Unas obras completas

00202LIBMUEDICIONES VITRUVIO  acaba de publicar el volumen 500 de su colección Baños del Carmen, titulado Preparativos de viaje, que recoge, según se anuncia en el subtítulo, la poesía completa de Dámaso Alonso (Madrid, 1898-1990). Pedro Méndez, responsable de la editorial, explica, en el breve prólogo que precede a la edición, que resulta extraño que no exista un volumen con la poesía completa de Dámaso Alonso, y es muy cierto que, para leerla, hay que ir al tomo X de sus Obras Completas, aparecido en 1993. Pero no es menos cierto que en 1998, coincidiendo con el centenario del poeta, Gredos editó un volumen exento con toda la poesía de Dámaso, recopilado por Valentín García Yebra, con un espléndido prólogo de Víctor García de la Concha.
El volumen del 98 reproducía toda la obra lírica y era mucho más completo que el que ahora edita Vitruvio, que se limita a reproducir los libros poéticos, dejando en olvido poemas juveniles y prosas poéticas que Dámaso fue publicando en revistas, y que son de la máxima consideración e importancia para conocer al poeta en su totalidad.
Es muy extraña la posición de Dámaso en su generación, que él aseguraba acompañar como crítico, no como poeta, porque su poesía era una poesía irregular, y a la altura de 1927, casi nada había publicado. Su libro más celebrado y valorado, Hijos de la ira, aparece en 1944, cuando en España ya se escribía otro tipo de poesía. Era la dura España de la Posguerra y Dámaso expresa su desconsuelo y su disconformidad con el mundo que le rodea, y lanza el amargo grito de su poesía existencial, que por cierto marcó época, junto a Sombra del paraíso de su gran amigo Vicente Aleixandre, publicado el mismo año. Preparativos de viaje, justamente, es el título de uno de los poemas más angustiados y representativos de Hijos de la ira.
Tras unos comienzos vinculados a la poesía pura, que interpreta muy a su estilo en Poemas puros. Poemillas de la ciudad en 1921, y tras años de silencio poético, Hijos de la ira y Oscura noticia en 1944, rompieron con el maleficio que, desde el fin de la Guerra de España, había pesado sobre los poetas que vivían y escribían aquí, y parecía impedirles el acceso a la más inmediata, directa y brutal realidad española. Surge entonces el Dámaso existencial, angustiado y rebelde, que forjará un estilo innovador en la poesía española hasta ese momento. Su libro de 1955 Hombre y Dios confirmará el reencuentro con la angustia y un nuevo enfrentamiento del poeta con su creador, no tanto desde una posición creyente o religiosa, sino desde un enfrentamiento existencial. Tal actitud permanecerá en su último libro, ya en la senectud, Duda y amor sobre el Ser Supremo, de 1985, reflejo de la constante vacilación dubitativa entre la vida y la muerte, entre la inmortalidad o no inmortalidad del alma, entre la existencia finita o eterna de esa alma…

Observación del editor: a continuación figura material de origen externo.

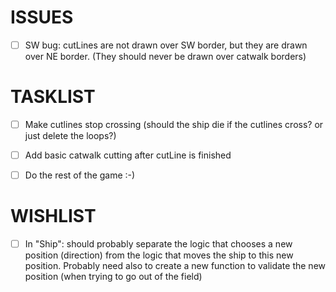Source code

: * ISSUES
- [ ] SW bug: cutLines are not drawn over SW border, but they are
  drawn over NE border. (They should never be drawn over catwalk
  borders)

* TASKLIST
- [ ] Make cutlines stop crossing (should the ship die if the cutlines
  cross? or just delete the loops?)
- [ ] Add basic catwalk cutting after cutLine is finished

- [ ] Do the rest of the game :-)


* WISHLIST
- [ ] In "Ship": should probably separate the logic that chooses a new
  position (direction) from the logic that moves the ship to this new
  position. Probably need also to create a new function to validate
  the new position (when trying to go out of the field)
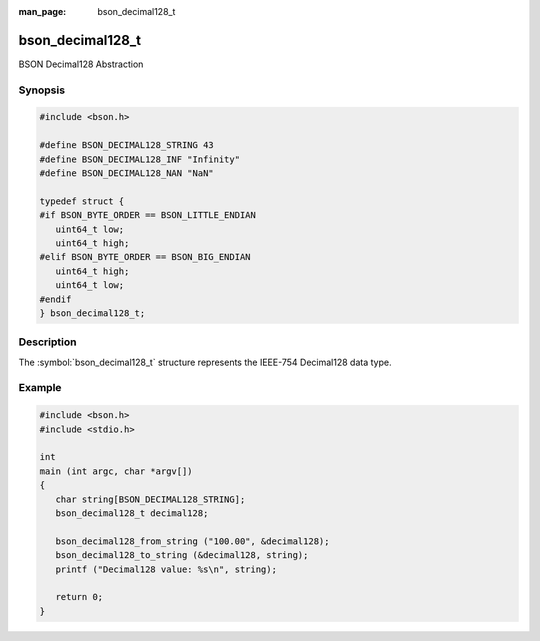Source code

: :man_page: bson_decimal128_t

bson_decimal128_t
=================

BSON Decimal128 Abstraction

Synopsis
--------

.. code-block:: c

  #include <bson.h>

  #define BSON_DECIMAL128_STRING 43
  #define BSON_DECIMAL128_INF "Infinity"
  #define BSON_DECIMAL128_NAN "NaN"

  typedef struct {
  #if BSON_BYTE_ORDER == BSON_LITTLE_ENDIAN
     uint64_t low;
     uint64_t high;
  #elif BSON_BYTE_ORDER == BSON_BIG_ENDIAN
     uint64_t high;
     uint64_t low;
  #endif
  } bson_decimal128_t;

Description
-----------

The :symbol:`bson_decimal128_t` structure
represents the IEEE-754 Decimal128 data type.

.. only:: html

  Functions
  ---------

  .. toctree::
    :titlesonly:
    :maxdepth: 1

    bson_decimal128_from_string
    bson_decimal128_to_string

Example
-------

.. code-block:: c

  #include <bson.h>
  #include <stdio.h>

  int
  main (int argc, char *argv[])
  {
     char string[BSON_DECIMAL128_STRING];
     bson_decimal128_t decimal128;

     bson_decimal128_from_string ("100.00", &decimal128);
     bson_decimal128_to_string (&decimal128, string);
     printf ("Decimal128 value: %s\n", string);

     return 0;
  }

Dámaso Alonso representó un buen ejemplo, durante el franquismo, de lo que podríamos denominar exilio interior, que compartió con otros intelectuales como Menéndez Pidal o Vicente Aleixandre. Con una gran inteligencia formó parte de los disconformes, y en la Universidad de los años cuarenta y cincuenta representó la facción más avanzada y emprendedora. Sus diversas temporadas en universidades extranjeras reforzaron su visión europeísta de la ciencia filológica y así pudo sortear y superar cuantas cortapisas e impedimentos se interponían en su decidida protección de la ciencia por encima de la política oficial. Fue pionero y militante principal en defensa de la lengua española, la lengua común, que él entendió y estudió como nadie. Al frente de la Academia luchó en tiempos difíciles para que la lengua fuera entendida y respetada por todos.
Dámaso comparte el olvido, del que sin duda ha de salir con esta espléndida edición, con otros poetas de su generación, cuya trascendencia en la historia de la poesía española es indiscutible. Pensemos en Pedro Salinas, Jorge Guillén o Vicente Aleixandre. Y teniendo en cuenta que Salinas y Guillén fueron exiliados, no tiene mucho que ver la falta de memoria con su exilio o su permanencia en España. La poesía es un género minoritario, sin duda, y hay poetas que permanecen en la memoria colectiva con más facilidad. Es posible que la dificultad y originalidad de los planteamientos de Dámaso y quizá su propia actitud rebelde en su tiempo, estén hoy un tanto alejadas de los actuales consumidores del género poesía, que son, como sabemos muy bien, pocos y muy exigentes.